Ruby merah yang muncul dalam cahaya untungnya utuh tanpa goresan. Tapi di bawah batu tersebut, cincin emas itu benar-benar hancur. Dia bahkan tidak bisa memasukkan jarinya ke dalamnya lagi. Pada saat itu, Masternya sepertinya tahu seberapa keras dia melemparkannya.

Mata Ikliess sedikit berkedut saat dia berbalik dan melihat cincin itu dengan hati-hati.

"....Mengapa?"

(tl/n: lo psikopet kocak)

Dia memiringkan kepalanya dan bergumam pada dirinya sendiri. Dia hampir tidak pernah mengerti. Master sebelumnya.

Tentu saja dia sudah menduga bahwa jika Yvonne dibawa, Masternya akan marah tidak seperti sebelumnya. Tapi tidak seperti ini. Seolah-olah dirinya akan menyerahkan diri....

'Tuan saya tidak bisa meninggalkan saya.'

Pikir Ikliess. Karena.

"...kamu harus terus menggunakanku, Penelope."

Oleh karena itu, bahkan untuk mencapai tujuan masternya, dia tidak bisa meninggalkan dirinya sendiri. Dia harus....

―Sekarang kamu sudah mati bagiku, Ikliess.

Sorot matanya saat Masternya melemparkan cincin itu tampak sedikit melegakan dan wajah yang dia putar tanpa meliriknya sedikitpun. Sepertinya sudah lebih baik.

"Kenapa... kenapa? Kenapa, Penelope?"

Bahkan saat membawa Yvonne ke kediaman Duke, dia sangat yakin bahwa Masternya tidak akan melepaskan dirinya yang mulai terguncang sedikit demi sedikit.

"Tidak bisa begini."

Ikliess meraih cincin itu dan menyangkal kenyataan dengan wajah bingung.

Hanya karena Masternya sangat marah sekarang. Dia akan segera kembali saat amarahnya hilang. Dan dia akan seperti biasa tersenyum manis seperti bunga....

"...Ikliess."

Saat itu. Namanya yang telah melayang-layang di pikiran kabur, dan menjadi kenyataan dan menggali telinganya. Rok lembut berkibar di kakinya.

Keputusasaan meresap alih-alih kegembiraan dirinya. Karena tubuh yang ia kenali di depan kepalanya bahwa itu bukan suara seseorang yang tersenyum nakal dalam imajinasinya.

"Ikliess, apakah kamu terluka?"

Mendengar suara lembut itu, Ikliess perlahan mengangkat kepalanya yang membungkuk.

Rambut merah muda terang berkibar di bawah lampu. Mata biru menatapnya dengan cemas, sosok yang begitu mencolok sehingga mereka bahkan tanpa disadari dipenuhi dengan banyak hal.

Ikliess bangun dari tempat duduknya seolah melompat. Lalu, dalam sekejap mata, dia mengulurkan tangan melalui jeruji dan meraih lehernya yang kurus.

"Uhugh―!"

Wanita dengan mata birunya yang terbuka lebar itu tiba-tiba terengah-engah, dan berusaha melepaskannya. Ikliess melihat tubuh kecilnya yang gemetar karena gugup dan heran, mati rasa.

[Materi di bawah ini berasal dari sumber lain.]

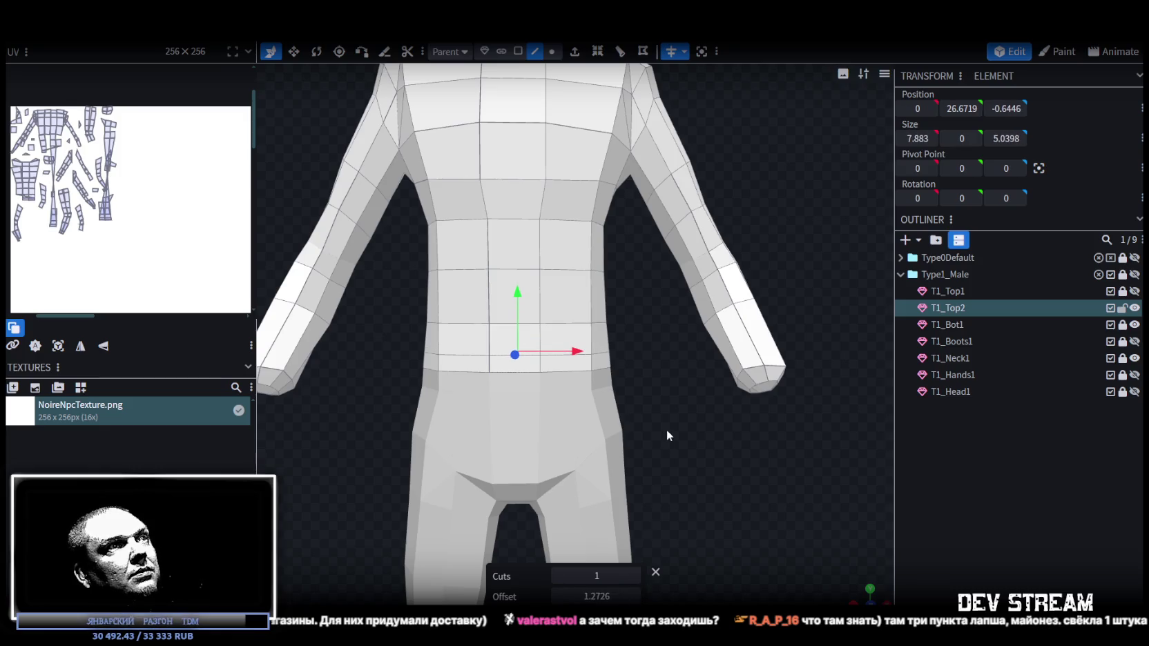
{"action": "left_click_drag", "start_coordinate": [666, 428], "coordinate": [686, 455]}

"Jika aku membawamu ke rumah Duke dengan membunuhmu, semuanya akan terselesaikan."

"I-Iklie...uhuegh!"

"Aku tidak mungkin mengatakan bahwa aku akan menggunakan Auror karena kupikir Masterku mungkin akan kecewa jika aku belum menjadi Swordmaster, dan karena itu semua orang di Delman juga ingin menjualnya."

(tl/n: Auror itu belati ntah pedang kecil sihir yang dikasi penelope gak sih? yg warna hitam itu)

"Uhoek...."

"Aku melakukan apa yang kamu katakan padaku, Yvonne."

Jika matanya bisa membunuh orang, Yvonne pasti sudah dicabik sampai mati oleh matanya lagi dan lagi. Meskipun dia sudah meremas lehernya sekeras yang dia bisa, Ikliess menghembuskan kematian yang mengerikan.

"Tapi Masterku selalu memperlakukanku seolah-olah dia tidak akan pernah melihatku lagi. Dia mengira aku sudah mati."

"Ik-klie...heog."

"Tapi kenapa?"

Wajah putih Yvonne berubah merah seolah-olah akan meledak. Ada darah di matanya yang jernih. Bahkan saat melihat seorang wanita ramping yang hampir mati, Ikliess tidak melepaskan kekuatan tangannya dan diam-diam mengancamnya.

"Hah? Kenapa Penelope melakukan itu?"

"Uhukk-uhukk....."

"Jawab aku."

Dia terus mundur secara perlahan saat pupilnya mengendur. Yvonne dengan putus asa menepuk lengan Iclis yang mengancamnya. Yvonne adalah seorang dokter yang meminta Ikliess untuk membebaskannya karena dia akan memberinya jawaban.

Ikliess yang telah menatapnya dengan tajam, dengan enggan melepaskan kedua tangan yang menutupi leher Yvonne.

"Uhoegh! hoegh, hukk............."

Yvonne terbatuk-batuk berat seolah-olah dia kehabisan napas. Setelah beberapa saat, batuknya mereda. Dia menggosok leher yang ada bekas jari yang jelas dan bertanya dengan mata cemberut.

"A-Apa ada yang salah?"

"Apa yang salah?"

Mata Ikliess berkibar liar.

"Jika kamu mengatakan bahwa kamu tahu menggunakan Auror, aku tidak akan langsung dibuang. Bahkan jika aku tidak melakukan pekerjaan kotor dengan menjual tanah airku, aku akan secara resmi dianugerahi gelar dengan kekuatan penuhku... "

"Anugerahi?"

Yvonne memotongnya di tengah dan menjawab.

"Bahkan jika kamu mendapatkan gelar, kamu masih tidak bisa berdiri disamping Tuan Putri."

Yvonne menatapnya dengan wajah yang sangat sedih, meskipun pria itu yang telah mencekik kepalanya seolah-olah dia benar-benar akan membunuhnya.

"Jika dia memberikan gelar kepada budak dari negara musuh, mungkin gelar Viscount akan menjadi yang bagus. Tapi Viscount tanpa kekayaan tidak ada bedanya orang biasa, Ikliess. Tuan Putri berada di tempat yang sangat tinggi."

"..."

"Pria yang malang. Kamu tahu betul bahwa kita berada dalam situasi seperti ini."

"Mengapa kamu dan aku berada dalam situasi yang sama?"

Tanya Ikliess. Yvonne menatapnya dengan sedih namun dia tidak menjawab.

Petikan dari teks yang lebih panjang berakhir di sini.